Bij besluit van 13 april 2010 heeft verweerder beslist op het verzoek van Rato om op grond van de Mediawet handhavend op te treden tegen enkele met name genoemde radiostations.
Het hiertegen door Rato gemaakte bezwaar heeft verweerder bij besluit van 28 september 2010 (het bestreden besluit) gegrond verklaard ten aanzien van het digitale kabelbereik van de programma’s van NDC Radio en voor het overige ongegrond verklaard.
Rato heeft tegen dit besluit beroep ingesteld.
[naam A] Holding B.V. is in de gelegenheid gesteld om op de voet van artikel 8:26 van de Algemene wet bestuursrecht (Awb) als derde-partij aan het geding deel te nemen.
Het onderzoek ter zitting heeft plaatsgevonden op 9 december 2011 en de zaak is gevoegd behandeld met de zaak bij de rechtbank geregistreerd onder nummer AWB 11/1267. Eiser is verschenen, bijgestaan door zijn gemachtigde. Verweerder heeft zich laten vertegenwoordigen door zijn gemachtigden. NDC heeft zich laten vertegenwoordigen door haar gemachtigde. Verder is verschenen [naam] Holding B.V., vertegenwoordigd door [naam A]. Tot slot is verschenen eiseres in de zaak AWB 11/1267, Young City Media B.V. (YCM), vertegenwoordigd door [naam B] en [naam C].
1. Aangezien [naam A] ter zitting heeft verklaard dat de vennootschap [naam A] Holding B.V. haar aandeel in NDC inmiddels heeft verkocht en daarom niet langer een belang heeft bij de uitkomst van de onderhavige procedure, merkt de rechtbank haar niet langer op de voet van artikel 8:26 als derde-partij aan.
2. De rechtbank ziet zich vervolgens ambtshalve geplaatst voor de vraag of verweerder Rato terecht als belanghebbende in de zin van artikel 1:2, eerste lid, van de Awb heeft aangemerkt en overweegt dienaangaande als volgt.
3. Ingevolge artikel 1:2, eerste lid, van de Awb wordt onder belanghebbende verstaan: degene wiens belang rechtstreeks bij een besluit is betrokken.

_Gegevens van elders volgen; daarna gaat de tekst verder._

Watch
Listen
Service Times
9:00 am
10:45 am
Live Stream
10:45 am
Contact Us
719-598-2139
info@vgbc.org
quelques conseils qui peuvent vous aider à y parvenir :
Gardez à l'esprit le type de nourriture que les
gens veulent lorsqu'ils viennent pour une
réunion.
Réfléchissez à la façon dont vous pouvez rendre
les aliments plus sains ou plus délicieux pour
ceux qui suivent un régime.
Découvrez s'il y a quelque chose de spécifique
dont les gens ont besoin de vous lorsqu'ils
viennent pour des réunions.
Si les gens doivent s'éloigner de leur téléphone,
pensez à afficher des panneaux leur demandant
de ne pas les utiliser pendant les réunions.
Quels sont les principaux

4. Uit vaste jurisprudentie (zie bijvoorbeeld de uitspraak van de Afdeling bestuursrechtspraak van de Raad van State van 8 april 2009, LJN: BI0442) volgt dat om als belanghebbende in de zin van de Awb te kunnen worden aangemerkt, een natuurlijk persoon een voldoende objectief en actueel, eigen en persoonlijk belang dient te hebben dat hem in voldoende mate onderscheidt van anderen en dat rechtstreeks wordt geraakt door het bestreden besluit.
5. Volgens vaste jurisprudentie (zie bijvoorbeeld de uitspraken van het College van Beroep voor het bedrijfsleven van 28 april 2010, LJN: BM4375 en 5 april 2011, LJN: BQ0455) zijn ondernemers of ondernemingen als belanghebbenden aan te merken als zij in een concurrerende positie op dezelfde markt opereren of willen gaan opereren als de begunstigde van een besluit.

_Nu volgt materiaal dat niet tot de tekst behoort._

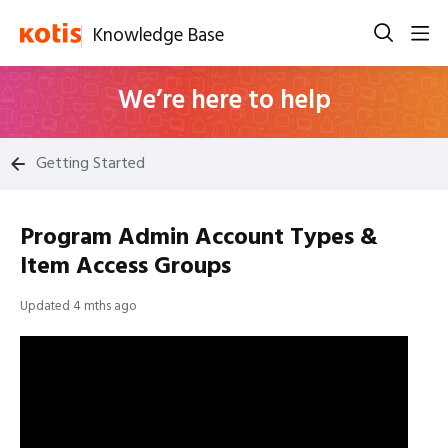
Knowledge Base
We’re here to help
Getting Started
Program Admin Account Types &
Item Access Groups
Updated
4 mths ago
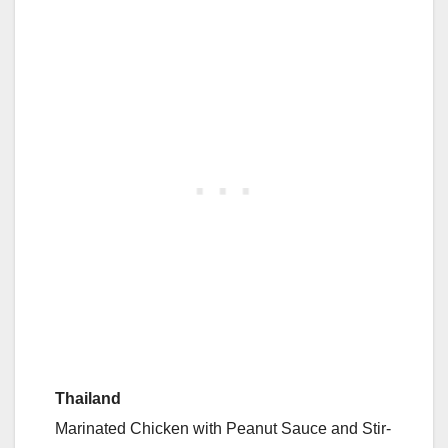
Thailand
Marinated Chicken with Peanut Sauce and Stir-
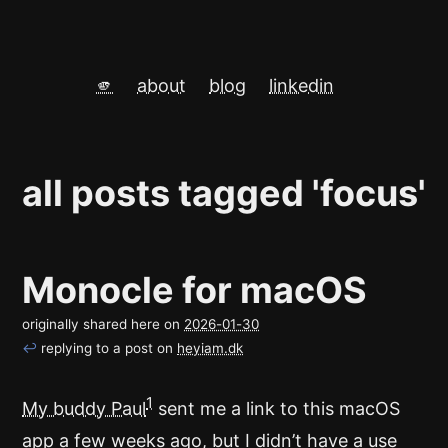
🫵
about
blog
linkedin
all posts tagged 'focus'
Monocle for macOS
originally shared here on
2026-01-30
↩
replying to a post on
heyiam.dk
1
My buddy Paul
sent me a link to this macOS
app a few weeks ago, but I didn’t have a use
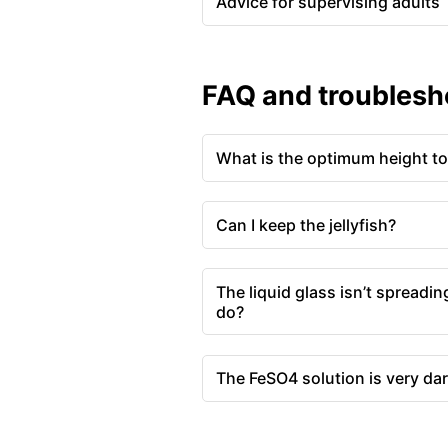
Advice for supervising adults
FAQ and troublesh
What is the optimum height to 
Can I keep the jellyfish?
The liquid glass isn’t spreading
do?
The FeSO4 solution is very dar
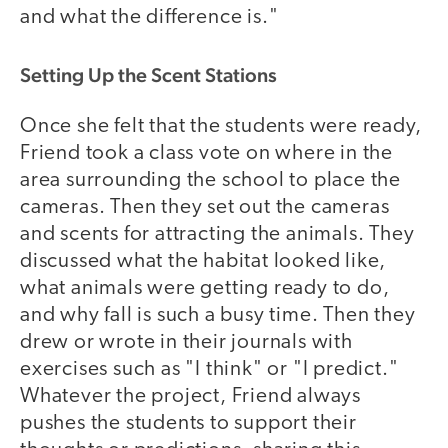
and what the difference is."
Setting Up the Scent Stations
Once she felt that the students were ready,
Friend took a class vote on where in the
area surrounding the school to place the
cameras. Then they set out the cameras
and scents for attracting the animals. They
discussed what the habitat looked like,
what animals were getting ready to do,
and why fall is such a busy time. Then they
drew or wrote in their journals with
exercises such as "I think" or "I predict."
Whatever the project, Friend always
pushes the students to support their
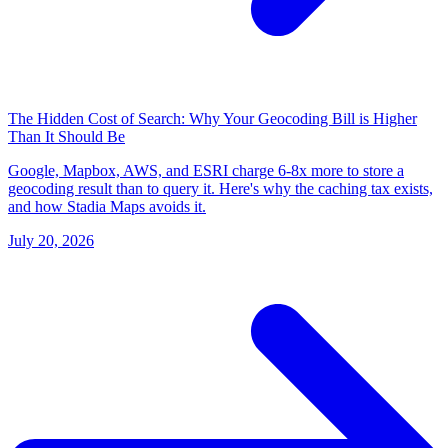
The Hidden Cost of Search: Why Your Geocoding Bill is Higher
Than It Should Be
Google, Mapbox, AWS, and ESRI charge 6-8x more to store a
geocoding result than to query it. Here's why the caching tax exists,
and how Stadia Maps avoids it.
July 20, 2026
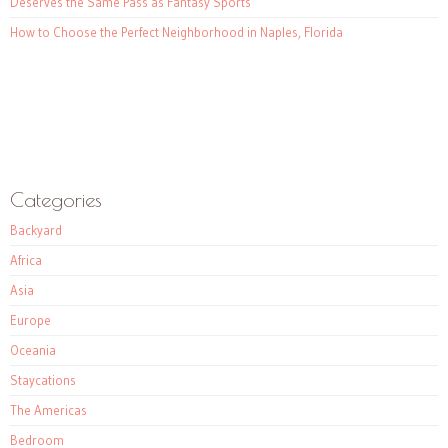
Deserves the Same Pass as Fantasy Sports
How to Choose the Perfect Neighborhood in Naples, Florida
Categories
Backyard
Africa
Asia
Europe
Oceania
Staycations
The Americas
Bedroom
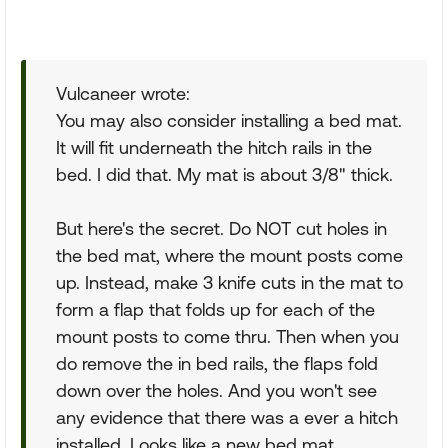
Vulcaneer wrote:
You may also consider installing a bed mat.
It will fit underneath the hitch rails in the
bed. I did that. My mat is about 3/8" thick.
But here's the secret. Do NOT cut holes in
the bed mat, where the mount posts come
up. Instead, make 3 knife cuts in the mat to
form a flap that folds up for each of the
mount posts to come thru. Then when you
do remove the in bed rails, the flaps fold
down over the holes. And you won't see
any evidence that there was a ever a hitch
installed. Looks like a new bed mat.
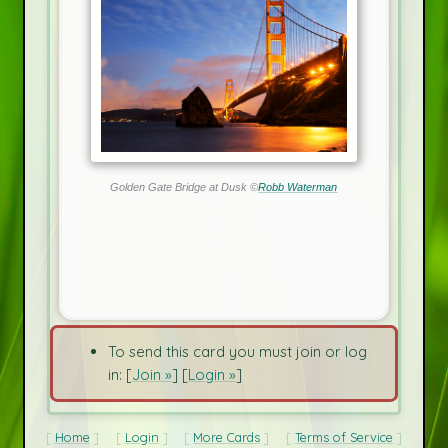
Golden Gate Bridge at Dusk ©
Robb Waterman
To send this card you must join or log
in: [
Join »
] [
Login »
]
Home
Login
More Cards
Terms of Service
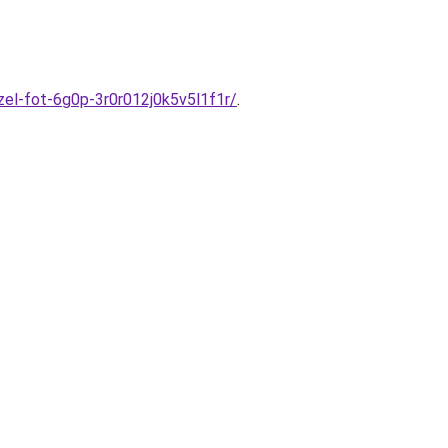
el-fot-6g0p-3r0r012j0k5v5l1f1r/
.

6. Verweerder heeft zich op het standpunt gesteld dat het belang van Rato voldoende rechtstreeks bij het bestreden besluit is betrokken, aangezien Rato een directe concurrent is van NDC en YCM en uit dien hoofde belang heeft bij handhaving van overtredingen van de Mediawet, omdat, zo dit niet zou gebeuren, dit zou (kunnen) leiden tot concurrentievervalsing.
7. Anders dan partijen is de rechtbank van oordeel dat Rato niet als concurrent van NDC en YCM kan worden aangemerkt, omdat ter zitting is gebleken dat Rato thans geen radioprogramma’s uitzendt, althans niet op een legale wijze. Rato heeft immers weliswaar toestemming gekregen van verweerder voor het verzorgen van het commerciële radioprogramma Memories FM en voorts heeft Rato getracht een vergunning van het Agentschap Telecom voor de FM frequenties B27, B31 en B38 te verkrijgen, maar aan Rato is geen vergunning verleend door het Agentschap Telecom voor het gebruik van deze frequentieruimte ten behoeve van de niet-landelijke commerciële omroep. Nu is gebleken dat Rato thans niet (op legale wijze) actief is op de markt van de niet-landelijke commerciële radio kan Rato reeds daarom niet als concurrent van NDC en YCM worden beschouwd en is Rato niet om die reden als belanghebbende bij het bestreden besluit aan te merken.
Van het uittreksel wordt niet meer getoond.